Given records ::
Content starts
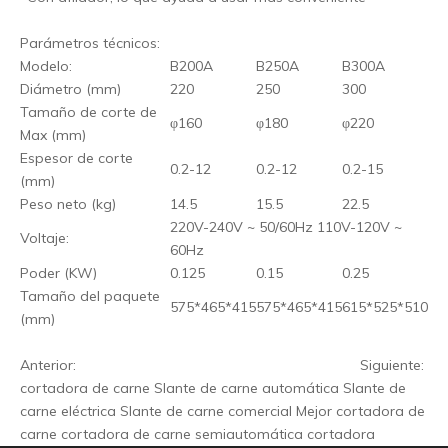
Parámetros técnicos:
Modelo:
B200A
B250A
B300A
Diámetro (mm)
220
250
300
Tamaño de corte de
φ160
φ180
φ220
Max (mm)
Espesor de corte
0.2-12
0.2-12
0.2-15
(mm)
Peso neto (kg)
14.5
15.5
22.5
220V-240V ~ 50/60Hz 110V-120V ~
Voltaje:
60Hz
Poder (KW)
0.125
0.15
0.25
Tamaño del paquete
575*465*415
575*465*415
615*525*510
(mm)
Anterior:
Siguiente:
cortadora de carne
Slante de carne automática
Slante de
carne eléctrica
Slante de carne comercial
Mejor cortadora de
carne
cortadora de carne semiautomática
cortadora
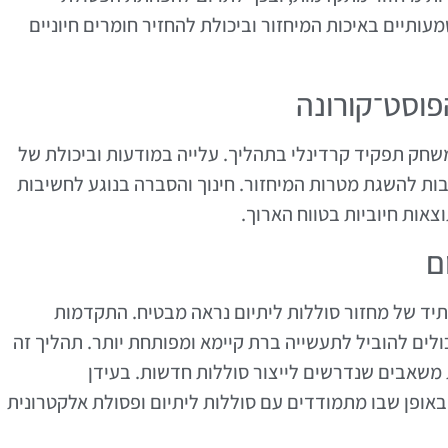
ותיים באיכות המיחזור וביכולת להחזיר חומרים חיוניים
פוסט־קורונה
חק תפקיד קרדינלי בתהליך. עלייה במודעות וביכולת של
בות להשגת מטרות המיחזור. חינוך והסברה בנוגע לחשיבות
וצאות חיוביות בטווח הארוך.
ם
ד של מחזור סוללות ליתיום נראה מבטיח. התקדמות
ולים להוביל לתעשייה ברת קיימא ומפותחת יותר. תהליך זה
משאבים שנדרשים לייצור סוללות חדשות. בעידן
 באופן שבו מתמודדים עם סוללות ליתיום ופסולת אלקטרונית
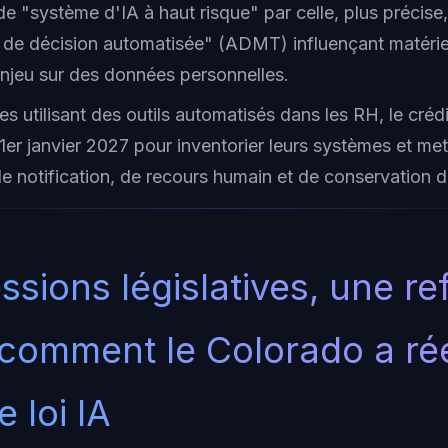
de "système d'IA à haut risque" par celle, plus précise
 de décision automatisée" (ADMT) influençant matéri
enjeu sur des données personnelles.
es utilisant des outils automatisés dans les RH, le crédi
1er janvier 2027 pour inventorier leurs systèmes et met
e notification, de recours humain et de conservation 
ssions législatives, une re
: comment le Colorado a réé
 loi IA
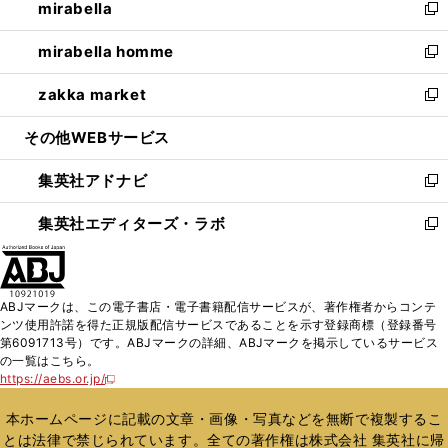
mirabella
く
で
ド
ィ
い
新
開
ウ
ン
ウ
し
mirabella homme
く
で
ド
ィ
い
新
開
ウ
ン
ウ
し
zakka market
く
で
ド
ィ
い
新
開
ウ
ン
ウ
し
その他WEBサービス
く
で
ド
ィ
い
開
ウ
ン
ウ
集英社アドナビ
く
で
ド
ィ
新
開
ウ
ン
し
集英社エディターズ・ラボ
く
で
ド
い
新
開
ウ
ウ
し
く
で
ィ
い
開
ン
ウ
ABJマークは、この電子書店・電子書籍配信サービスが、著作権者からコンテ
く
ド
ィ
ンツ使用許諾を得た正規版配信サービスであることを示す登録商標（登録番号
ウ
ン
第6091713号）です。ABJマークの詳細、ABJマークを掲示しているサービス
で
ド
の一覧はこちら。
開
ウ
https://aebs.or.jp/
新
く
で
し
い
開
本ホームページに記載の文章・画像・写真などを無断で複製するこ
ウ
く
とは法律で禁じられています。全ての著作権は株式会社 集英社に帰
ィ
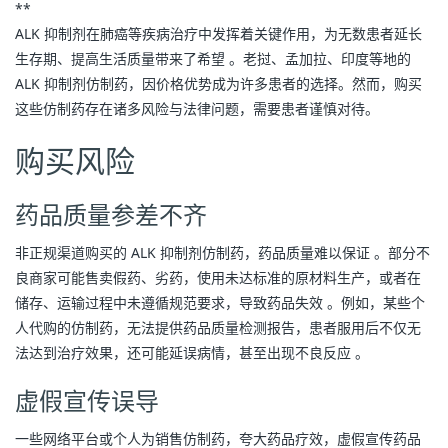
**
ALK 抑制剂在肺癌等疾病治疗中发挥着关键作用，为无数患者延长
生存期、提高生活质量带来了希望 。老挝、孟加拉、印度等地的 
ALK 抑制剂仿制药，因价格优势成为许多患者的选择。然而，购买
这些仿制药存在诸多风险与法律问题，需要患者谨慎对待。
购买风险
药品质量参差不齐
非正规渠道购买的 ALK 抑制剂仿制药，药品质量难以保证 。部分不
良商家可能售卖假药、劣药，使用未达标准的原材料生产，或者在
储存、运输过程中未遵循规范要求，导致药品失效 。例如，某些个
人代购的仿制药，无法提供药品质量检测报告，患者服用后不仅无
法达到治疗效果，还可能延误病情，甚至出现不良反应 。
虚假宣传误导
一些网络平台或个人为销售仿制药，夸大药品疗效，虚假宣传药品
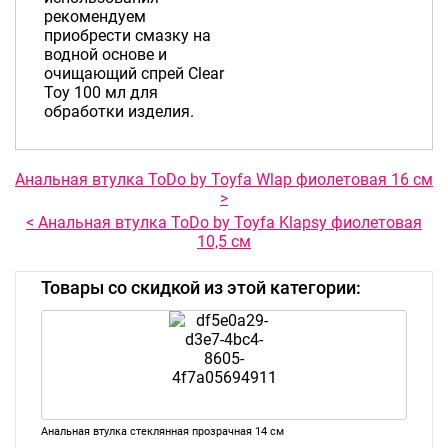
рекомендуем
приобрести смазку на
водной основе и
очищающий спрей Clear
Toy 100 мл для
обработки изделия.
Анальная втулка ToDo by Toyfa Wlap фиолетовая 16 см
>
< Анальная втулка ToDo by Toyfa Klapsy фиолетовая
10,5 см
Товары со скидкой из этой категории:
Анальная втулка стеклянная прозрачная 14 см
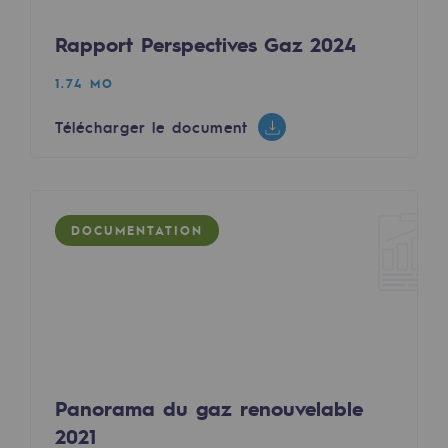
Présentation du fonds de dotation
Rapport Perspectives Gaz 2024
Gouvernance du fonds de dotation et po
1.74 MO
Soumettre un projet
Télécharger le document
Nos activités
Nos activités
DOCUMENTATION
Transport de gaz
Transport de gaz
Savoir-faire
Projet type
Panorama du gaz renouvelable
Exploitation du réseau de gaz
2021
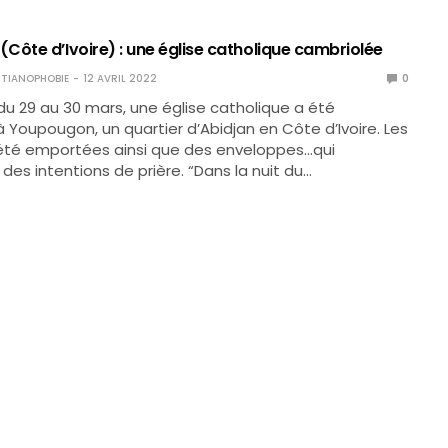
Côte d’Ivoire) : une église catholique cambriolée
TIANOPHOBIE
12 AVRIL 2022
0
 du 29 au 30 mars, une église catholique a été
 Youpougon, un quartier d’Abidjan en Côte d’Ivoire. Les
été emportées ainsi que des enveloppes…qui
des intentions de prière. “Dans la nuit du…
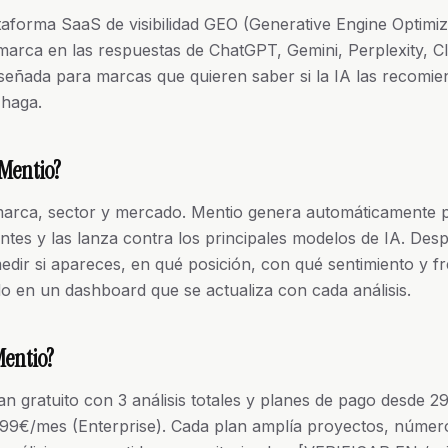
taforma SaaS de visibilidad GEO (Generative Engine Optimiz
arca en las respuestas de ChatGPT, Gemini, Perplexity, C
señada para marcas que quieren saber si la IA las recomien
 haga.
Mentio?
marca, sector y mercado. Mentio genera automáticamente 
entes y las lanza contra los principales modelos de IA. Desp
dir si apareces, en qué posición, con qué sentimiento y f
o en un dashboard que se actualiza con cada análisis.
Mentio?
an gratuito con 3 análisis totales y planes de pago desde 
99€/mes (Enterprise). Cada plan amplía proyectos, númer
Content ends
What is expected ::
Retype the material from the line with "рекомендуем" up to and including the line with "des intentions de", leaving the pictures out of your copy.

Answer for this exercise ::
рекомендуем
приобрести смазку на
водной основе и
очищающий спрей Clear
Toy 100 мл для
обработки изделия.
Анальная втулка ToDo by Toyfa Wlap фиолетовая 16 см
>
< Анальная втулка ToDo by Toyfa Klapsy фиолетовая
10,5 см
Товары со скидкой из этой категории:
Анальная втулка стеклянная прозрачная 14 см
Présentation du fonds de dotation
Rapport Perspectives Gaz 2024
Gouvernance du fonds de dotation et po
1.74 MO
Soumettre un projet
Télécharger le document
Nos activités
Nos activités
DOCUMENTATION
Transport de gaz
Transport de gaz
Savoir-faire
Projet type
Panorama du gaz renouvelable
Exploitation du réseau de gaz
2021
Côte d’Ivoire) : une église catholique cambriolée
TIANOPHOBIE
12 AVRIL 2022
0
 du 29 au 30 mars, une église catholique a été
 Youpougon, un quartier d’Abidjan en Côte d’Ivoire. Les
été emportées ainsi que des enveloppes…qui
des intentions de prière. “Dans la nuit du…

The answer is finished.